[Start of Attachment]
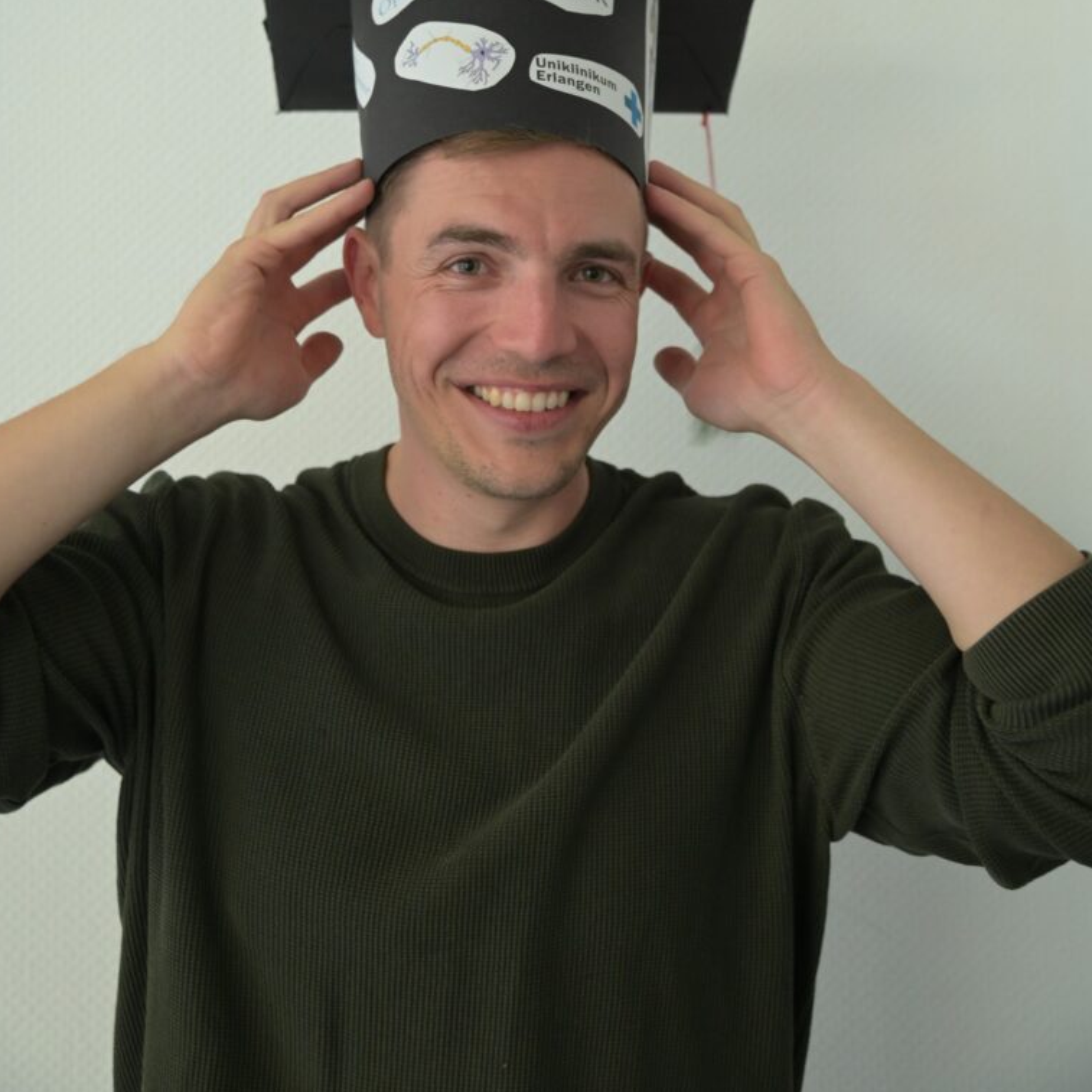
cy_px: 293
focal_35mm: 57
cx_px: 540
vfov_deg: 29.6
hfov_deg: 30.0
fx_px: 2034
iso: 3200
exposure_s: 1/25
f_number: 4
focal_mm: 44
[End of Attachment]
• **THE TASK**
From the line containing "focal_35mm: 57" down to the last line, reproduce the records exactly. Include both ends.

• **SOLUTION**
focal_35mm: 57
cx_px: 540
vfov_deg: 29.6
hfov_deg: 30.0
fx_px: 2034
iso: 3200
exposure_s: 1/25
f_number: 4
focal_mm: 44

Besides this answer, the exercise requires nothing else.